== Segment start ==
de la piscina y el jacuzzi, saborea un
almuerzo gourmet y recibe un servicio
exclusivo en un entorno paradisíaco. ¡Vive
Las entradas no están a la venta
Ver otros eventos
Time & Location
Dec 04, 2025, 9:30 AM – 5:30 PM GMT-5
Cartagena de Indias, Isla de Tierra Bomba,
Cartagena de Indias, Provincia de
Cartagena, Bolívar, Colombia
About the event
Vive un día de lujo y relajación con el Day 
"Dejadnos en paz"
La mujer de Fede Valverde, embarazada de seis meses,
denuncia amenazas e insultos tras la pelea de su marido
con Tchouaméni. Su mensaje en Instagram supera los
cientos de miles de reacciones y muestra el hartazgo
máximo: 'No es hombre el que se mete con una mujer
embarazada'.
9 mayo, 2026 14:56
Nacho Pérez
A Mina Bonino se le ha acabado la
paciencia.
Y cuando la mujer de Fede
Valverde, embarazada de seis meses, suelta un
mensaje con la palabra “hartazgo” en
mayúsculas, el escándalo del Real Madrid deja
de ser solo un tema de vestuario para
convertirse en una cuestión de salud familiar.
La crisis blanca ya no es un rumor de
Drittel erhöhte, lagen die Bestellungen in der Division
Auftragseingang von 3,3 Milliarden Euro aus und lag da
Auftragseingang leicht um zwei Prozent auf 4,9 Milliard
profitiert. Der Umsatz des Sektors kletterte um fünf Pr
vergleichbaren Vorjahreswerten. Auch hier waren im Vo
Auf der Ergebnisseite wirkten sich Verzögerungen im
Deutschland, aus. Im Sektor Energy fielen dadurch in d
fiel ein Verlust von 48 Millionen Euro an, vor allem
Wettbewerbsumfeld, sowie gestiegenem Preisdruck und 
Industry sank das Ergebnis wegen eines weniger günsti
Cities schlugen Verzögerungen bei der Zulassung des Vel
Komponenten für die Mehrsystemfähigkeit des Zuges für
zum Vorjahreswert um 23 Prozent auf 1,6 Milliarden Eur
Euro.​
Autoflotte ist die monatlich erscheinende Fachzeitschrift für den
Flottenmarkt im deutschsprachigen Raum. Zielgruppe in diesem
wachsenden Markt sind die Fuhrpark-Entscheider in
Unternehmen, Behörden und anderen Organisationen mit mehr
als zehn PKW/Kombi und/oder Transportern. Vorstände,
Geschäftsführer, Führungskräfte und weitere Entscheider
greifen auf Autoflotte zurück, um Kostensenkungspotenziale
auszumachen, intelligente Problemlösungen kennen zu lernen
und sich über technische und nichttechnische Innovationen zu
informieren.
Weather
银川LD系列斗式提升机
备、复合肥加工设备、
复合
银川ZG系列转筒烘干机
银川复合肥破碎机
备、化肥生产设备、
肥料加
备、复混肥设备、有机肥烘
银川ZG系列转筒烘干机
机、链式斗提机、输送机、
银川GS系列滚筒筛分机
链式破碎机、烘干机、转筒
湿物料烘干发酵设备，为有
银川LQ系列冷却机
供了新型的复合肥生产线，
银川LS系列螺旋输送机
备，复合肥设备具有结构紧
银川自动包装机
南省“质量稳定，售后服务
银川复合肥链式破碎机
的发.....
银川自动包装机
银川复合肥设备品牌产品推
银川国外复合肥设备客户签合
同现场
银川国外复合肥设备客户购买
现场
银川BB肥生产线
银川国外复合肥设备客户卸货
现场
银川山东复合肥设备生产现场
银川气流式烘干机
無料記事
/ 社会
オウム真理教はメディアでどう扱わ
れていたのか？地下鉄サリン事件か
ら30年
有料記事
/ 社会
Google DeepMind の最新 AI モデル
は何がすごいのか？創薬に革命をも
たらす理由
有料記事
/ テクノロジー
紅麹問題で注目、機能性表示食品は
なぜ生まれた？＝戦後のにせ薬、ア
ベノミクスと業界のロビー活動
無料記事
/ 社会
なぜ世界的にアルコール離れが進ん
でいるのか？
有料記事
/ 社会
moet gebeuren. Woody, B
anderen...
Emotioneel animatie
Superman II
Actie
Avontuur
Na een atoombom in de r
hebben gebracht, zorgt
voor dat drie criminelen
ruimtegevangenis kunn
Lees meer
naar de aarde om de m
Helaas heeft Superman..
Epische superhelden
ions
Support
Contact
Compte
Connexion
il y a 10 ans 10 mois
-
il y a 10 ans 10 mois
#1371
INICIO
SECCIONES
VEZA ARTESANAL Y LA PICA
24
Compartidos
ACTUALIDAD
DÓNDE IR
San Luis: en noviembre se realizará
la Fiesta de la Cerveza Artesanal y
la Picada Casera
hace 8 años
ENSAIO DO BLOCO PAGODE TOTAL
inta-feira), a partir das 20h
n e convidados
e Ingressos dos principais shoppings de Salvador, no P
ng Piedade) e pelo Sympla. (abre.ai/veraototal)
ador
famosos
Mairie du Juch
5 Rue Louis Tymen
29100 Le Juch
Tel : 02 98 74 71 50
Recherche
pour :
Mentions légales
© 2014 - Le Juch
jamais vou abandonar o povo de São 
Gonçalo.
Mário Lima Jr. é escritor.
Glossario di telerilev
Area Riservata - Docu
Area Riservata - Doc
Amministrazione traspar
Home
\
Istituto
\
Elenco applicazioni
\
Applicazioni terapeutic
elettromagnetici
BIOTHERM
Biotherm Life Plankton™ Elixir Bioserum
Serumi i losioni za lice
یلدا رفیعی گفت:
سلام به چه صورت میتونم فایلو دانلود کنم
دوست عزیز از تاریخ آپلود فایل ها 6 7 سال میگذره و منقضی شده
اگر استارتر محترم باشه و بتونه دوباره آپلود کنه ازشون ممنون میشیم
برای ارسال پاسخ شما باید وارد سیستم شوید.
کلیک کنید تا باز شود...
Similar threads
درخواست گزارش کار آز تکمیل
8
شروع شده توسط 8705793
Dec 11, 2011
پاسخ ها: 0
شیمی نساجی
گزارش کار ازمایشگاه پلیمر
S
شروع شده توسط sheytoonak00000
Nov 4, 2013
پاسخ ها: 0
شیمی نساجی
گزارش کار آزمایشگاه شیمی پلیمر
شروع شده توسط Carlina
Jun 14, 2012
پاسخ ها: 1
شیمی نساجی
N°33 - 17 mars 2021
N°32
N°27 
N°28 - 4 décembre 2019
== Segment end ==
Write out every line of the records above, reproducing each one character for character with no changes.

de la piscina y el jacuzzi, saborea un
almuerzo gourmet y recibe un servicio
exclusivo en un entorno paradisíaco. ¡Vive
Las entradas no están a la venta
Ver otros eventos
Time & Location
Dec 04, 2025, 9:30 AM – 5:30 PM GMT-5
Cartagena de Indias, Isla de Tierra Bomba,
Cartagena de Indias, Provincia de
Cartagena, Bolívar, Colombia
About the event
Vive un día de lujo y relajación con el Day 
"Dejadnos en paz"
La mujer de Fede Valverde, embarazada de seis meses,
denuncia amenazas e insultos tras la pelea de su marido
con Tchouaméni. Su mensaje en Instagram supera los
cientos de miles de reacciones y muestra el hartazgo
máximo: 'No es hombre el que se mete con una mujer
embarazada'.
9 mayo, 2026 14:56
Nacho Pérez
A Mina Bonino se le ha acabado la
paciencia.
Y cuando la mujer de Fede
Valverde, embarazada de seis meses, suelta un
mensaje con la palabra “hartazgo” en
mayúsculas, el escándalo del Real Madrid deja
de ser solo un tema de vestuario para
convertirse en una cuestión de salud familiar.
La crisis blanca ya no es un rumor de
Drittel erhöhte, lagen die Bestellungen in der Division
Auftragseingang von 3,3 Milliarden Euro aus und lag da
Auftragseingang leicht um zwei Prozent auf 4,9 Milliard
profitiert. Der Umsatz des Sektors kletterte um fünf Pr
vergleichbaren Vorjahreswerten. Auch hier waren im Vo
Auf der Ergebnisseite wirkten sich Verzögerungen im
Deutschland, aus. Im Sektor Energy fielen dadurch in d
fiel ein Verlust von 48 Millionen Euro an, vor allem
Wettbewerbsumfeld, sowie gestiegenem Preisdruck und 
Industry sank das Ergebnis wegen eines weniger günsti
Cities schlugen Verzögerungen bei der Zulassung des Vel
Komponenten für die Mehrsystemfähigkeit des Zuges für
zum Vorjahreswert um 23 Prozent auf 1,6 Milliarden Eur
Euro.​
Autoflotte ist die monatlich erscheinende Fachzeitschrift für den
Flottenmarkt im deutschsprachigen Raum. Zielgruppe in diesem
wachsenden Markt sind die Fuhrpark-Entscheider in
Unternehmen, Behörden und anderen Organisationen mit mehr
als zehn PKW/Kombi und/oder Transportern. Vorstände,
Geschäftsführer, Führungskräfte und weitere Entscheider
greifen auf Autoflotte zurück, um Kostensenkungspotenziale
auszumachen, intelligente Problemlösungen kennen zu lernen
und sich über technische und nichttechnische Innovationen zu
informieren.
Weather
银川LD系列斗式提升机
备、复合肥加工设备、
复合
银川ZG系列转筒烘干机
银川复合肥破碎机
备、化肥生产设备、
肥料加
备、复混肥设备、有机肥烘
银川ZG系列转筒烘干机
机、链式斗提机、输送机、
银川GS系列滚筒筛分机
链式破碎机、烘干机、转筒
湿物料烘干发酵设备，为有
银川LQ系列冷却机
供了新型的复合肥生产线，
银川LS系列螺旋输送机
备，复合肥设备具有结构紧
银川自动包装机
南省“质量稳定，售后服务
银川复合肥链式破碎机
的发.....
银川自动包装机
银川复合肥设备品牌产品推
银川国外复合肥设备客户签合
同现场
银川国外复合肥设备客户购买
现场
银川BB肥生产线
银川国外复合肥设备客户卸货
现场
银川山东复合肥设备生产现场
银川气流式烘干机
無料記事
/ 社会
オウム真理教はメディアでどう扱わ
れていたのか？地下鉄サリン事件か
ら30年
有料記事
/ 社会
Google DeepMind の最新 AI モデル
は何がすごいのか？創薬に革命をも
たらす理由
有料記事
/ テクノロジー
紅麹問題で注目、機能性表示食品は
なぜ生まれた？＝戦後のにせ薬、ア
ベノミクスと業界のロビー活動
無料記事
/ 社会
なぜ世界的にアルコール離れが進ん
でいるのか？
有料記事
/ 社会
moet gebeuren. Woody, B
anderen...
Emotioneel animatie
Superman II
Actie
Avontuur
Na een atoombom in de r
hebben gebracht, zorgt
voor dat drie criminelen
ruimtegevangenis kunn
Lees meer
naar de aarde om de m
Helaas heeft Superman..
Epische superhelden
ions
Support
Contact
Compte
Connexion
il y a 10 ans 10 mois
-
il y a 10 ans 10 mois
#1371
INICIO
SECCIONES
VEZA ARTESANAL Y LA PICA
24
Compartidos
ACTUALIDAD
DÓNDE IR
San Luis: en noviembre se realizará
la Fiesta de la Cerveza Artesanal y
la Picada Casera
hace 8 años
ENSAIO DO BLOCO PAGODE TOTAL
inta-feira), a partir das 20h
n e convidados
e Ingressos dos principais shoppings de Salvador, no P
ng Piedade) e pelo Sympla. (abre.ai/veraototal)
ador
famosos
Mairie du Juch
5 Rue Louis Tymen
29100 Le Juch
Tel : 02 98 74 71 50
Recherche
pour :
Mentions légales
© 2014 - Le Juch
jamais vou abandonar o povo de São 
Gonçalo.
Mário Lima Jr. é escritor.
Glossario di telerilev
Area Riservata - Docu
Area Riservata - Doc
Amministrazione traspar
Home
\
Istituto
\
Elenco applicazioni
\
Applicazioni terapeutic
elettromagnetici
BIOTHERM
Biotherm Life Plankton™ Elixir Bioserum
Serumi i losioni za lice
یلدا رفیعی گفت:
سلام به چه صورت میتونم فایلو دانلود کنم
دوست عزیز از تاریخ آپلود فایل ها 6 7 سال میگذره و منقضی شده
اگر استارتر محترم باشه و بتونه دوباره آپلود کنه ازشون ممنون میشیم
برای ارسال پاسخ شما باید وارد سیستم شوید.
کلیک کنید تا باز شود...
Similar threads
درخواست گزارش کار آز تکمیل
8
شروع شده توسط 8705793
Dec 11, 2011
پاسخ ها: 0
شیمی نساجی
گزارش کار ازمایشگاه پلیمر
S
شروع شده توسط sheytoonak00000
Nov 4, 2013
پاسخ ها: 0
شیمی نساجی
گزارش کار آزمایشگاه شیمی پلیمر
شروع شده توسط Carlina
Jun 14, 2012
پاسخ ها: 1
شیمی نساجی
N°33 - 17 mars 2021
N°32
N°27 
N°28 - 4 décembre 2019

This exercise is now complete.